Doch hier stehe ich, vor einem Meer aus Schlamm und Schlick, auf Steinen, die noch nie etwas anderes gehört zu haben scheinen als Monotonie. Eine Akustik aus dahin flatterndem Wind, der immer wieder die Stimmen der Wattvögel herbei trägt, und dem stetig knisternden Prickeln, welches verrät, dass es ein Meer geben muss. Aber eines verrät der Moment nicht. Ob es wieder kommt und wann.

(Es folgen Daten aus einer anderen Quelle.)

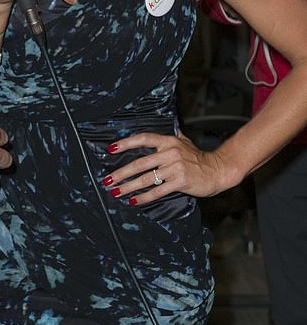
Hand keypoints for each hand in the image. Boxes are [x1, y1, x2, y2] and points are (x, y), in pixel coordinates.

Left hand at [103, 131, 229, 204]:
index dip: (126, 143)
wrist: (218, 170)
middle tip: (107, 179)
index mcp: (168, 141)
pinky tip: (133, 200)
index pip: (143, 139)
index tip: (111, 149)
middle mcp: (170, 153)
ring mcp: (175, 167)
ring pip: (147, 178)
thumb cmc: (199, 158)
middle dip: (121, 172)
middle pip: (140, 163)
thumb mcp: (185, 141)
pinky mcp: (181, 181)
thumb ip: (173, 135)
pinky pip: (158, 191)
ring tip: (116, 191)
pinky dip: (144, 197)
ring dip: (129, 186)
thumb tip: (168, 124)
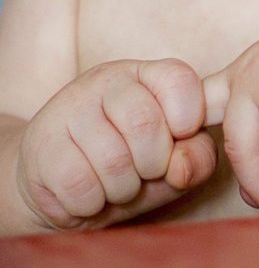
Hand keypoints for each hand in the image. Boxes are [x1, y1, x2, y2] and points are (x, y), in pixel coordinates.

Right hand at [16, 59, 216, 229]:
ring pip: (113, 160)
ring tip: (114, 183)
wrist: (61, 183)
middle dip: (153, 164)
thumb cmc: (131, 166)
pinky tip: (87, 193)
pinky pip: (80, 186)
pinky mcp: (41, 144)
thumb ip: (197, 157)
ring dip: (122, 189)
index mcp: (145, 74)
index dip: (189, 119)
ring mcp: (69, 107)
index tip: (179, 138)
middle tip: (143, 171)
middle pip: (145, 123)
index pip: (179, 79)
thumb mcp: (174, 160)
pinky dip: (91, 204)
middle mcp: (107, 80)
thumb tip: (180, 168)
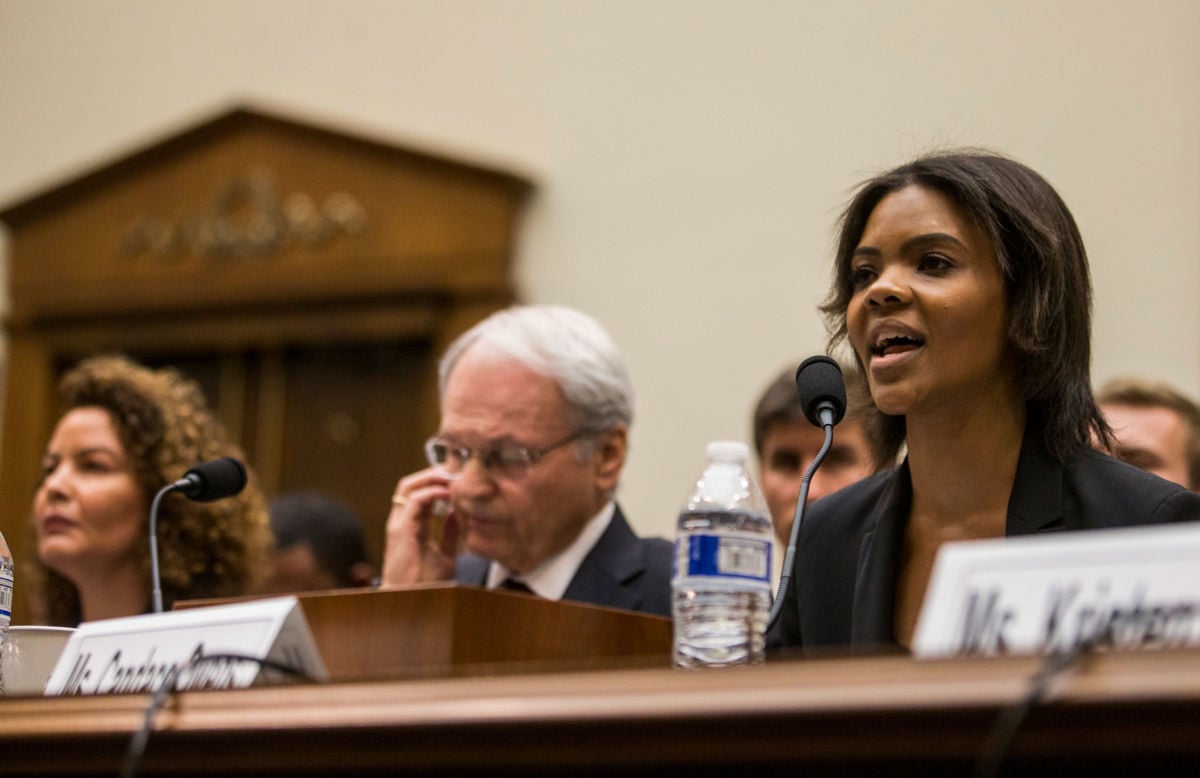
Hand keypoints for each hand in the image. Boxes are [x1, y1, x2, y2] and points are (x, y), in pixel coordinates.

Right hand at [380, 468, 460, 585]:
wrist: (412, 603)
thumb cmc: (426, 584)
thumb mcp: (445, 554)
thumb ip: (449, 533)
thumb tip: (456, 513)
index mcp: (409, 524)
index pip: (418, 491)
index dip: (436, 481)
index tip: (458, 478)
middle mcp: (400, 520)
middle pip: (410, 483)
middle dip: (433, 473)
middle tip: (456, 471)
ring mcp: (398, 524)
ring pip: (408, 487)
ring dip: (432, 478)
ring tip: (453, 478)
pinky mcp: (401, 531)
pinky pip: (413, 502)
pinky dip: (431, 493)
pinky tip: (448, 494)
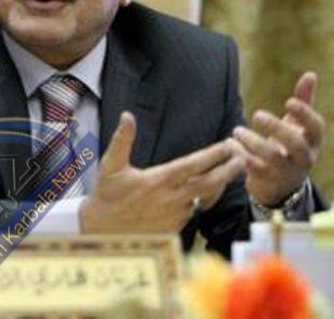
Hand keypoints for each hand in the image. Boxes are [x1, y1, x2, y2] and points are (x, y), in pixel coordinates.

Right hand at [80, 112, 244, 232]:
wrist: (102, 229)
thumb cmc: (106, 194)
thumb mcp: (110, 164)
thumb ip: (122, 139)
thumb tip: (127, 116)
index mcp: (159, 179)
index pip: (193, 165)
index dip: (214, 154)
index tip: (229, 144)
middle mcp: (171, 198)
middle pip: (210, 183)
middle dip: (229, 169)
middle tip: (243, 158)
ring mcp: (175, 214)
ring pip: (205, 198)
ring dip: (219, 184)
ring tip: (230, 171)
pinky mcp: (175, 227)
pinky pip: (193, 211)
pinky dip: (201, 200)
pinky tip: (205, 190)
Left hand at [233, 71, 324, 205]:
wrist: (281, 184)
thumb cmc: (290, 147)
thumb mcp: (297, 126)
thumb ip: (304, 101)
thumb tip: (310, 74)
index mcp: (312, 141)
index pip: (316, 128)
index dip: (305, 115)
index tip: (288, 102)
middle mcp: (303, 158)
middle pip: (295, 144)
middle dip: (277, 128)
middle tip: (256, 114)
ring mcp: (285, 171)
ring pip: (272, 158)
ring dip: (253, 142)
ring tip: (236, 130)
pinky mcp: (267, 180)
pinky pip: (254, 169)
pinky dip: (241, 156)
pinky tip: (230, 144)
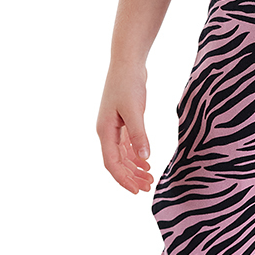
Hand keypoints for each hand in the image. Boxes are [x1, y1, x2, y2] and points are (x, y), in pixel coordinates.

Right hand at [97, 63, 153, 193]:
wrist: (127, 63)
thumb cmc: (128, 84)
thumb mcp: (134, 110)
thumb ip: (139, 134)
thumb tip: (145, 158)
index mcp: (105, 131)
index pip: (112, 163)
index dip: (123, 179)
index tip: (137, 191)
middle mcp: (106, 131)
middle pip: (117, 162)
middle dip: (131, 177)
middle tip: (148, 187)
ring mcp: (113, 126)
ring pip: (122, 155)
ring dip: (134, 167)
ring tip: (150, 178)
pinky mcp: (122, 120)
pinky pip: (127, 144)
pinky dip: (136, 154)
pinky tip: (146, 161)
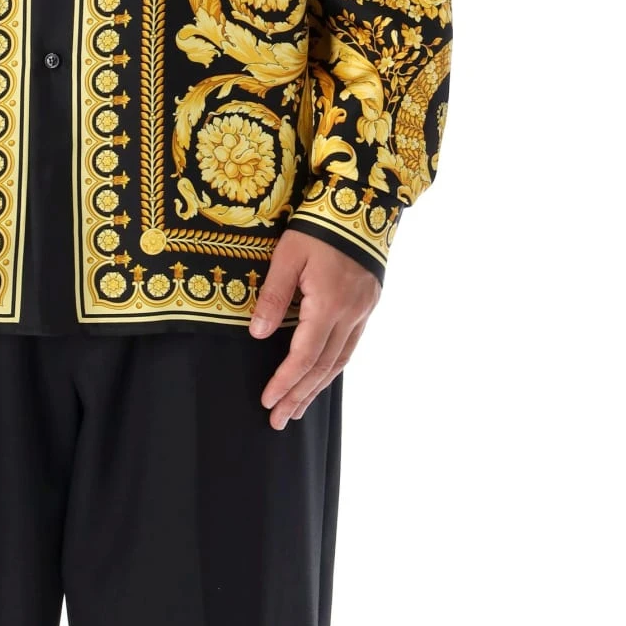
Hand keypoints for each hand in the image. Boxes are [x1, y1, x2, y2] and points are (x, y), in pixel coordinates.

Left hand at [249, 226, 380, 428]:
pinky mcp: (368, 305)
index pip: (303, 356)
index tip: (267, 401)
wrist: (360, 204)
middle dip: (300, 396)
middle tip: (279, 420)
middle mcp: (350, 315)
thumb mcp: (287, 257)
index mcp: (328, 305)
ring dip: (317, 388)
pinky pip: (350, 347)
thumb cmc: (317, 228)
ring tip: (298, 409)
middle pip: (323, 368)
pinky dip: (333, 368)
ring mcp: (362, 312)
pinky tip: (322, 377)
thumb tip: (258, 335)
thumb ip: (273, 297)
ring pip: (340, 361)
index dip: (285, 382)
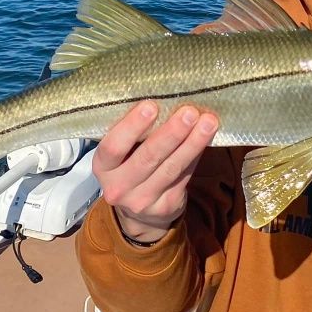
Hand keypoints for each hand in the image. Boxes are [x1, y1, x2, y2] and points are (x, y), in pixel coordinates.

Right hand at [93, 100, 218, 243]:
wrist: (138, 214)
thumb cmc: (130, 166)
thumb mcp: (121, 154)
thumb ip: (135, 133)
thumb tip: (165, 97)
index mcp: (103, 167)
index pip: (113, 147)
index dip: (131, 127)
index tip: (151, 105)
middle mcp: (119, 187)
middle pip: (147, 158)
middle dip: (171, 133)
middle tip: (189, 112)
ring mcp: (143, 200)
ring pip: (171, 168)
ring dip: (192, 143)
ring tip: (208, 122)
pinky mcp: (166, 207)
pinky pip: (185, 176)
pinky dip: (197, 154)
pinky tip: (207, 137)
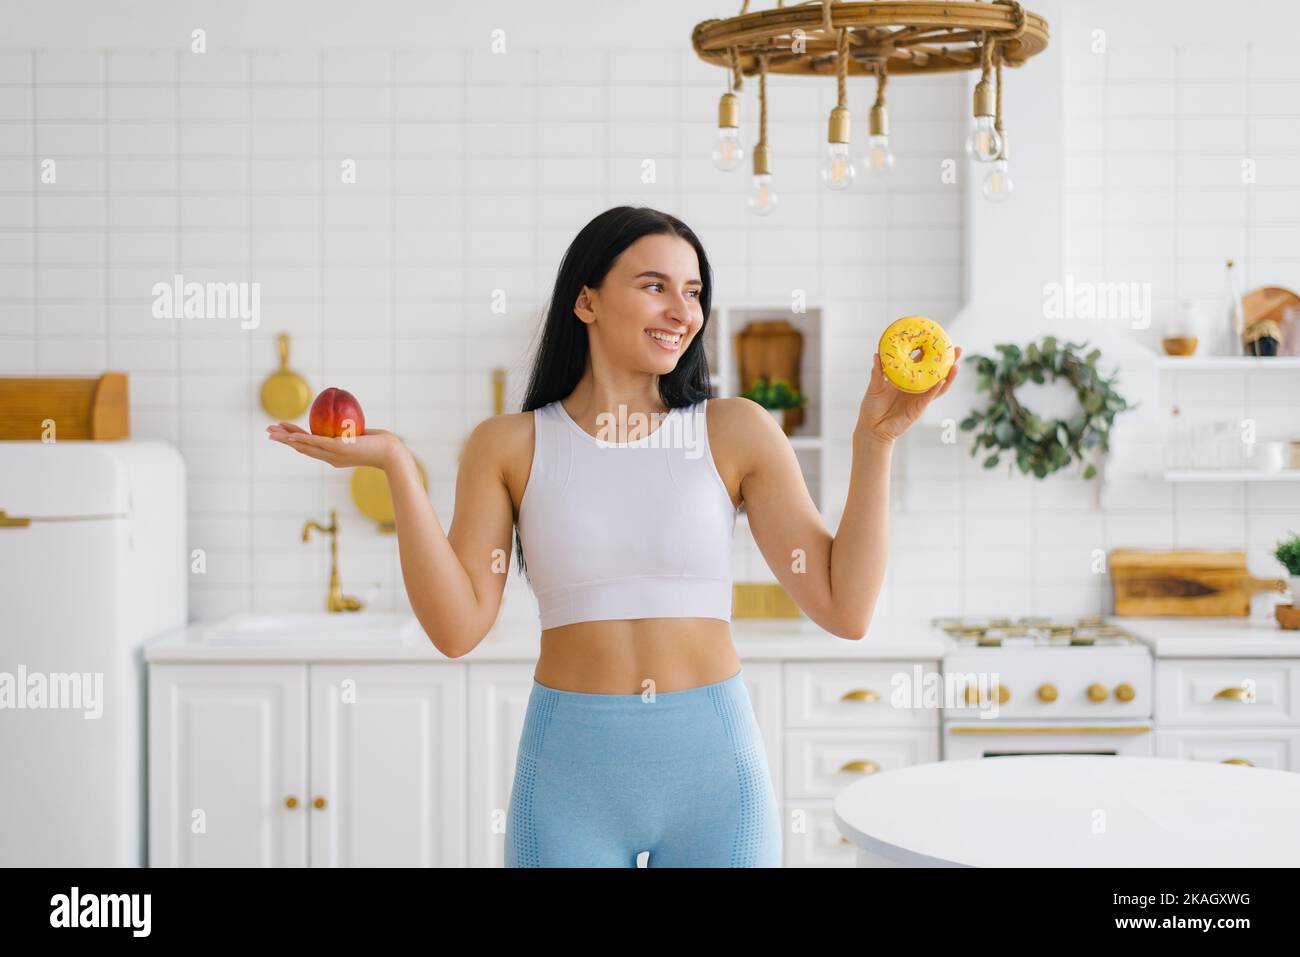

Zwischen den Steinen liegt ein Tropfen. Er kennt seine Spalte, in der er liegt, sehr gut. Denn schließlich hat er sie einst selbst in den Boden gesprengt als er noch Eis war. Daher passte er genau in die Lücke zwischen dem vor Wind und Sonne schützenden Material. Er mochte diesen Platz besonders, weil direkt neben ihm eine weitere kleine Lücke war, in der ein andere Tropfen lag. Dieser war ein unterhaltsamer Nachbar und von ganz ähnlicher Größe wie der kleine vereiste Tropfen selbst. Allerdings schien in die benachbarte Lücke hin und wieder die Sonne hinein. Die Veränderung, die der Tropfen darin dann machte, besorgte den vereisten manchmal, während sie den anschmilzenden nicht zu stören schien. Spätestens im Mondschein vereiste der zweite dann ebenfalls wieder und glitzerte so sehr, dass sogar der Nachbar etwas von dem Licht erfuhr.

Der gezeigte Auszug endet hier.